Use Case:
• Our Jira instance crashes intermittently when there is heavy load on the svr.
• The cause is The JVM Garbage Collection (GC) does not run effectively as server load increases, eventually crashing java. Also the cpu climbs to 390% usage due to JVM struggling and consuming resources.
Splunk Goal:
• To Monitor in real-time and Alert the Admin when splunk sees the GC beginning to struggle so that admin can do graceful restart of jira b/f it crashes.
KPI:
• Search for “Full GC” in logs, if more than 2 hits are found within 1 minute timespan, then JVM is heading out of control and send email alert to admin.
I need your help on:
From my attempts below, I think I am extracting what I need as a Report, but I don't know how to make the alert trigger only when the internal count (which is 5 in two results below ) > 2 and NOT the total event records found of (5+1=6) or (1+5+1=7) of that day.
It seems that the total # of events returned (6 or 7) will always trip the alert, which is not what we want.
Here is my setup:
Setup my realtime Alert as:
• Type:
My attempts:
• Query-1 This is to give me a few target dates that have known failures so I can use that data to test with:
index=jira sourcetype=gc host=mdc2vr8223 source="gc-" "[Full GC" | bucket _time span=1m | stats count by _time| eval occurred=if(count>2,"Possible GC issue occurring","GC ok") | table occurred, _time, count
occurred _time count
1 GC ok 2018-01-31 18:00:00 1
... etc...
15 GC ok 2018-02-14 18:55:00 1
16 GC ok 2018-02-15 23:00:00 1
17 Possible GC issue occurring 2018-02-19 07:48:00 5
18 GC ok 2018-02-19 08:08:00 1
19 GC ok 2018-02-21 10:12:00 1
20 Possible GC issue occurring 2018-02-21 10:14:00 5
21 GC ok 2018-02-21 10:28:00 1
22 GC ok 2018-02-25 15:00:00 1
23 GC ok 2018-03-01 03:00:00 1
• Query-2 – To simulate a Real-time trigger, I took Query-1 and ran it against a danger date above:
index=jira sourcetype=gc host=mdc2vr8223 source="gc-" "[Full GC" earliest="02/19/2018:00:00:00" latest="02/19/2018:23:00:00" | bucket _time span=1m | stats count by _time| eval occurred=if(count>2,"Possible GC issue occurring","GC ok") | table occurred, _time, count
occurred _time count
1 Possible GC issue occurring 2018-02-19 07:48:00 5
2 GC ok 2018-02-19 08:08:00 1
What am I missing?
cheers,
Damon
If making an alert never let non alert conditions create rows.
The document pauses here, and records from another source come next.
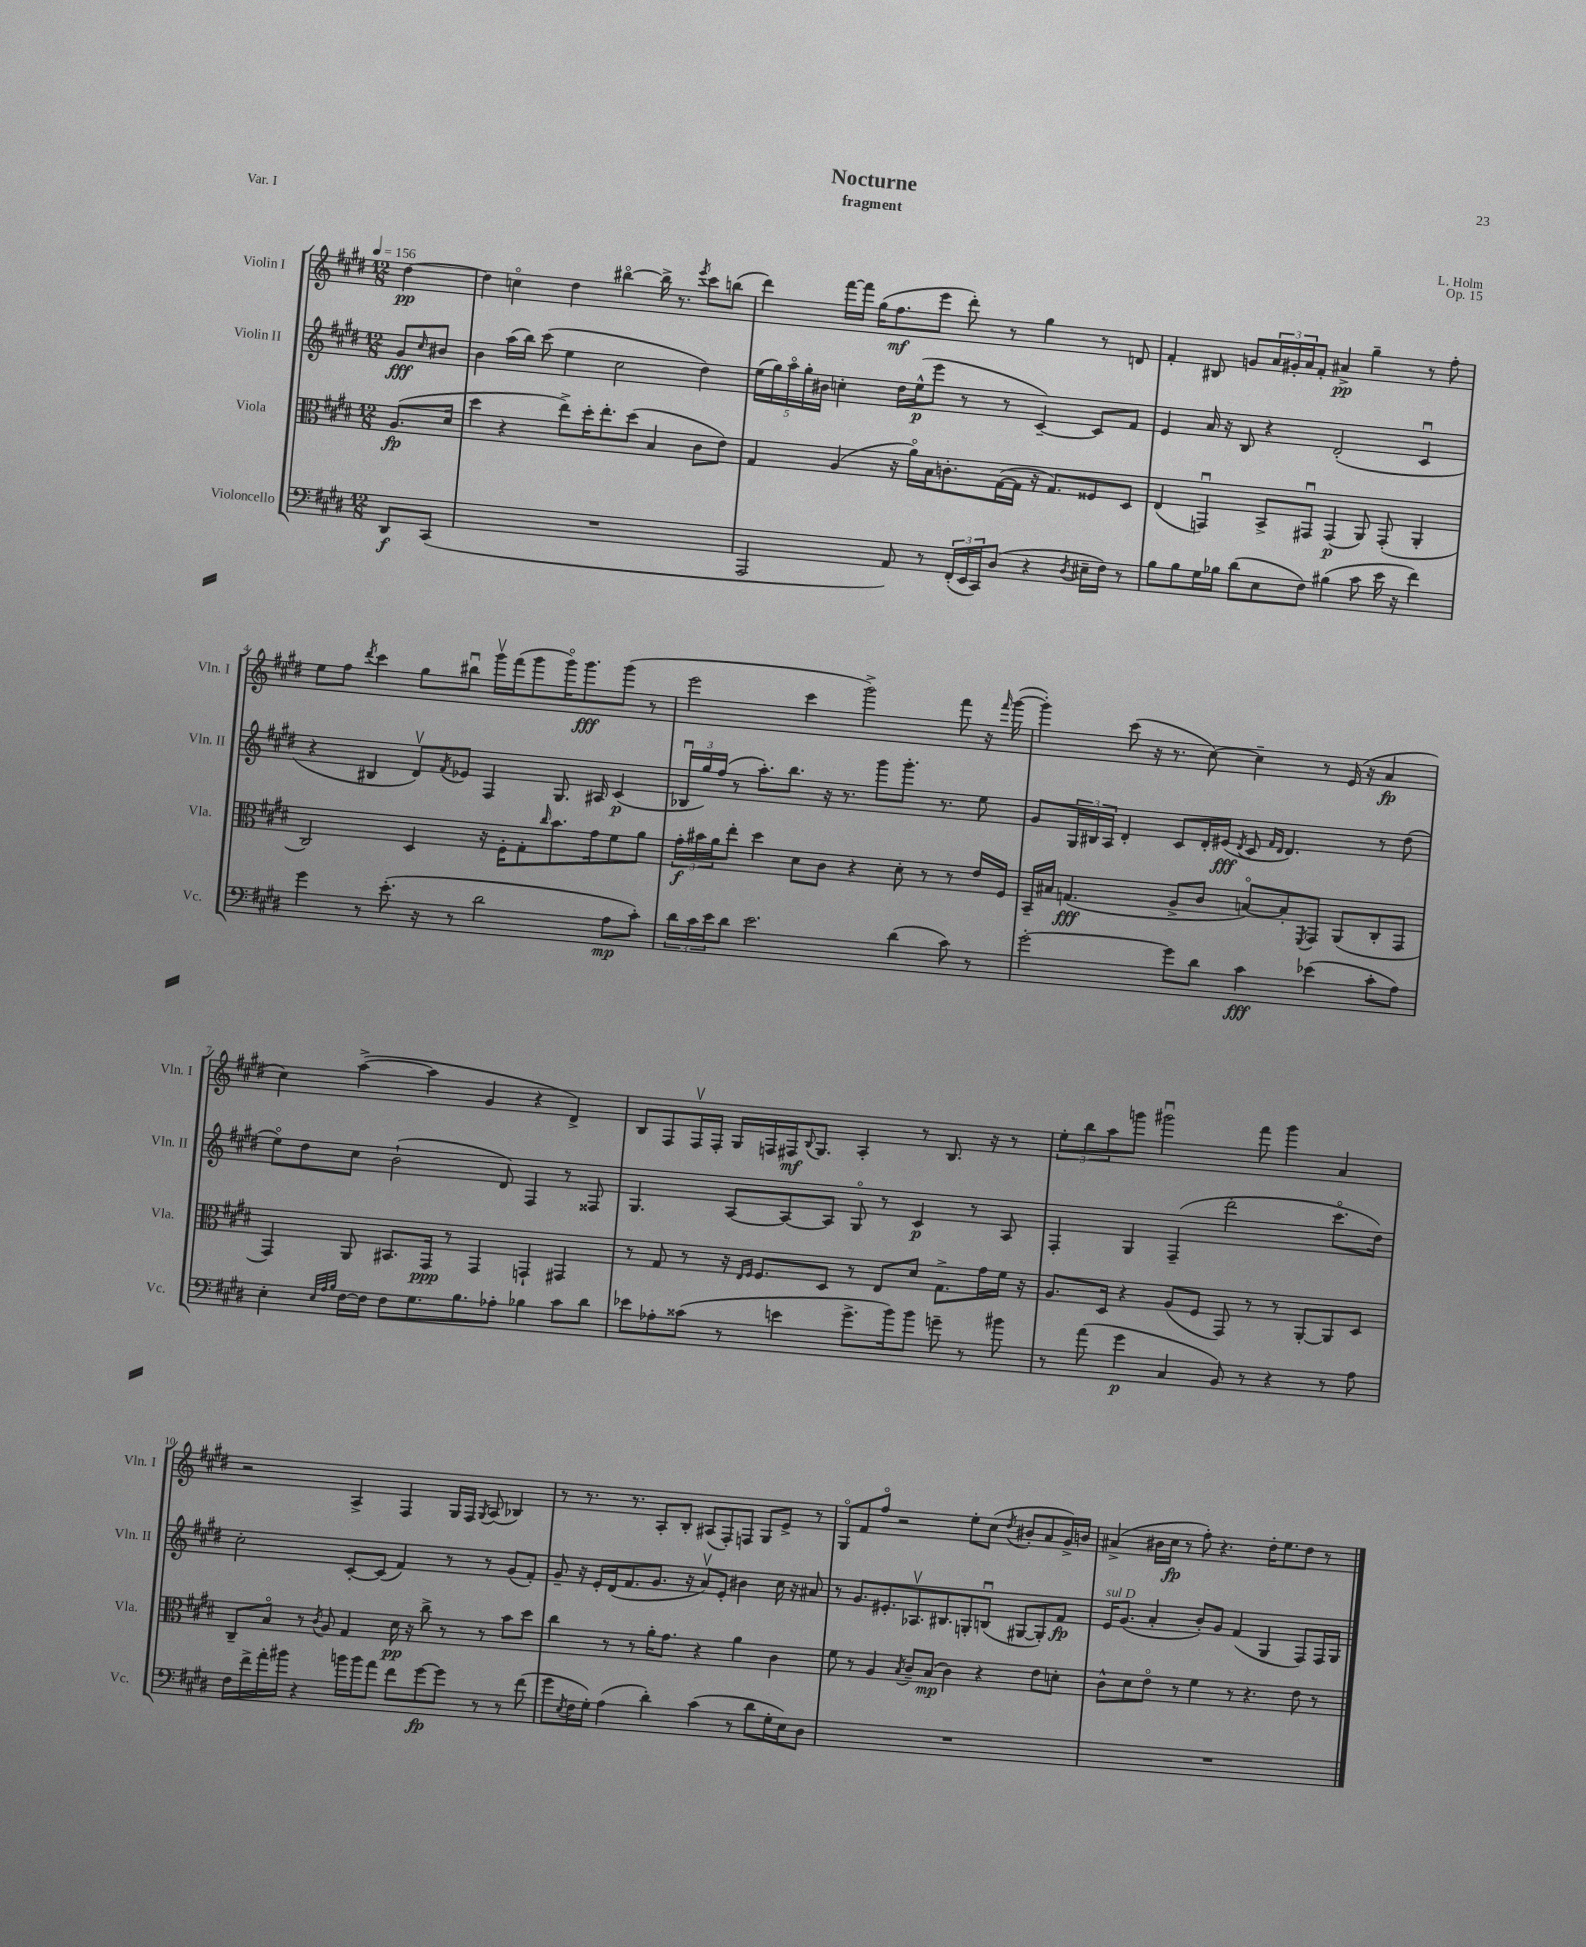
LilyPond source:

\header { title = "Nocturne" composer = "L. Holm" subtitle = "fragment" opus = "Op. 15" piece = "Var. I" }
<<
\new StaffGroup <<
\new Staff = "s0" \with { instrumentName = "Violin I" shortInstrumentName = "Vln. I" } {
    \clef treble \key e \major \numericTimeSignature \time 12/8 \partial 4 \tempo 4 = 156
    dis''4~\pp |
    dis''4 c''4\flageolet dis''4 bis''4~\flageolet bis''16-> r8. \acciaccatura { e'''8 } cis'''8 b''8( |
    dis'''4) fis'''16~ fis'''16 gis''16( fis''8.\mf e'''8 dis'''8-.) r8 gis''4 r8 d'8 |
    fis'4-. bis8 g'8 \tuplet 3/2 { a'16 gis'16-. a'16 } fis'8-. ais'4->\pp gis''4-- r8 fis''8-. |
    e''8 fis''8 \acciaccatura { dis'''8 } cis'''4 gis''8 bis''8\downbow gis'''16\upbow fis'''16( gis'''8 gis'''16\flageolet) gis'''8.\fff gis'''8( r8 |
    e'''2 cis'''4 gis'''2->) fis'''8 r16 \grace { fis'''16 } gis'''16~( |
    gis'''4-.) cis'''8( r16 r8. cis''8~) cis''4-- r8 e'16( r16 a'4\fp |
    cis''4) a''4~->( a''4 gis'4 r4 dis'4->) |
    b8 fis8 fis16\upbow fis16-. gis16 f16 fis16\mf \appoggiatura { b8 } gis8. a4-. r8 b8. r16 r8 |
    \tuplet 3/2 { e''8-. b''8 a''8 } g'''8 gis'''2\downbow fis'''8 gis'''4 a'4 |
    r2 a4-> fis4 gis16 fis16 \acciaccatura { gis8 } a8( bes4) |
    r8 r8. r8. a8-. b8-. ais8( fis8-.) f8 gis8 e'8-> r8 |
    gis8\flageolet fis'8 fis''8\flageolet r2 e''8-. cis''8( \acciaccatura { dis''8 } bis'8-. a'8 gis'16->) b'16 |
    ais'4->( bis'16 cis''16\fp r8 fis''8-.) r4. dis''16-. e''8. dis''8 r8 \bar "|." |
}
\new Staff = "s1" \with { instrumentName = "Violin II" shortInstrumentName = "Vln. II" } {
    \clef treble \key e \major \numericTimeSignature \time 12/8 \partial 4
    gis'8\fff \grace { cis''16 } bis'8 |
    b'4 a''16( b''16) cis'''8( e''4 cis''2 dis''4) |
    \tuplet 5/4 { e''16( gis''16) a''16\flageolet gis''16-. bis'16 } c''4-. dis''16 e''16-^\p( e'''8 r8 r8 cis'4~--) cis'8 fis'8 |
    e'4 a'16 r16 b8 r4 dis'2-.( cis'4\downbow |
    r4 bis4 dis'8\upbow) \acciaccatura { fis'8 } ees'8 fis4 gis8. ais16 cis'4\p( |
    \tuplet 3/2 { bes16\downbow gis''16) fis''16( } r8 a''8.-.) b''8. r16 r8. gis'''8 gis'''8.-. r8. e''8 |
    gis'8 \tuplet 3/2 { gis16 bis16 a16 } dis'4-. cis'8 dis'16-. eis'16\fff( \acciaccatura { dis'8 } cis'8 \grace { fis'16 dis'16 } dis'4.) r8 dis''8( |
    e''8\flageolet) dis''8 cis''8 b'2-!( dis'8) fis4 r8 fisis8 |
    gis4. a8~ a8~ a8 gis8\flageolet r8 cis'4\p r8 a8 |
    fis4-. gis4 fis4--( dis'''2-. cis'''8.\flageolet dis''16) |
    cis''2-. cis'8~-. cis'8( fis'4) r8 r8 gis'8( fis'8-.) |
    gis'8-- r16 e'16-. dis'16( fis'8. gis'8. r16 a'8\upbow) e'8-. bis'4 cis''16 r16 ais'8 |
    r8 gis'8. eis'8.-. aes8.\upbow bis8. g8-. b8\downbow( gis8~ gis8-.) fis'8\fp |
    e'16^\markup { \italic "sul D" } gis'8.( a'4-. b'8-.) gis'8 fis'4( gis4 fis8) fis16 gis16 \bar "|." |
}
\new Staff = "s2" \with { instrumentName = "Viola" shortInstrumentName = "Vla." } {
    \clef alto \key e \major \numericTimeSignature \time 12/8 \partial 4
    a8.\fp( dis'16 |
    dis''4 r4 e''8->) dis''16-. e''8.-. dis''8( b4 cis'8 e'8) |
    gis4 a4( r16 a'16\flageolet) b16 c'8.-. gis16~( gis16 r16 gis8.) fisis8 dis8 |
    e4( g,4\downbow) b,8-> gis,8\downbow gis,4\p( a,8) gis,8-.( a,4-. |
    cis2) dis4 r16 fis16-. gis8-. \grace { cis''16 } b'8. gis'16 fis'8 a'8 |
    \tuplet 3/2 { gis'16-.\f bis'16 a'16 } e''8-. dis''4 dis'8 cis'8 r4 dis'8-. r8 r8 e'16 fis16 |
    b,16-- bis16 g4.\fff( a8-> cis'8 b8~\flageolet) b8-. \acciaccatura { fis,8 } gis,8 a,8( cis8-. gis,8 |
    gis,4) a,8 bis,8. gis,16\ppp r8 gis,4 g,4-! gis,4 |
    r8 gis8 r8 r16 \grace { e16 fis16 } fis8. dis8 r8 e8 dis'8 gis8.-> gis'16 fis'16 r16 |
    a8. dis16 r4 a8( fis8 gis,8) r8 r8 a,8~-. a,8 dis8 |
    cis8-- b8\flageolet r8 \acciaccatura { cis'8 } a8 gis4 dis'16\pp r16 cis''8-> r8 r8 b'8 dis''8 |
    cis''4 r8 r8 a'16-. gis'8. r4 a'4 cis'4 |
    fis'8 r8 a4 \acciaccatura { b8 } cis'8-- b8\mp( cis'4) r4 e'8 d'8-. |
    cis'8-^ dis'8 e'8\flageolet r8 fis'4 r8 r4. e'8 r8 \bar "|." |
}
\new Staff = "s3" \with { instrumentName = "Violoncello" shortInstrumentName = "Vc." } {
    \clef bass \key e \major \numericTimeSignature \time 12/8 \partial 4
    dis,8\f cis,8( |
    R1. |
    a,,2 a,8) r8 \tuplet 3/2 { fis,16-.( e,16 cis,16) } dis8( r4 \acciaccatura { dis8 } eis16-- fis16) r8 |
    b8 b8 gis16 bes16 dis'8( e8 fis8) bis4( cis'8 e'16 r16 fis'4) |
    gis'4 r8 e'8.-.( r16 r8 dis'2 a8\mp cis'8-.) |
    \tuplet 3/2 { dis'16 cis'16 e'16 } dis'8 e'2. dis'4( cis'8) r8 |
    gis'2~-. gis'8 dis'8 cis'4\fff ees'4( cis'8-. a8) |
    e4-. \grace { e32 a32 b32 } fis16~ fis16 fis8 gis8. b8. aes8-. bes4 cis'8 dis'8 |
    ees'8 aes8-. cisis'8( r8 e'4 gis'8.-> b'16) b'8 g'8-- r8 bis'8 |
    r8 a'8( gis'4\p cis4 b,8) r8 r4 r8 a8 |
    fis16 fis'16-> a'16-. bis'16 r4 b'16 b'16 a'8 fis'8 gis'8~\fp gis'8 r8 r8 fis'8( |
    gis'8 \acciaccatura { e8 } fis16 gis16-.) a4( dis'4-.) cis'4( r8 dis'8 gis16-. e16) dis8 |
    R1. |
    R1. \bar "|." |
}
>>
>>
It's fine for a report not an alert. Instead of "GC ok" use null() and put a | where isnnotnull(occurred) after the stats. Then you should get only rows where the conditions are met.
Also never run "real-time" searches. Run over short intervals. like every 5 minutes.
If making an alert never let non alert conditions create rows. It's fine for a report not an alert. Instead of "GC ok" use null() and put a | where isnnotnull(occurred) after the stats. Then you should get only rows where the conditions are met.
Also never run "real-time" searches. Run over short intervals. like every 5 minutes.
Thank you Starcher! I did everything you mentioned. That did the trick
cheers,
D
@damonmanni - we converted starcher's comment to an answer. Please accept the answer so that your question will show as closed.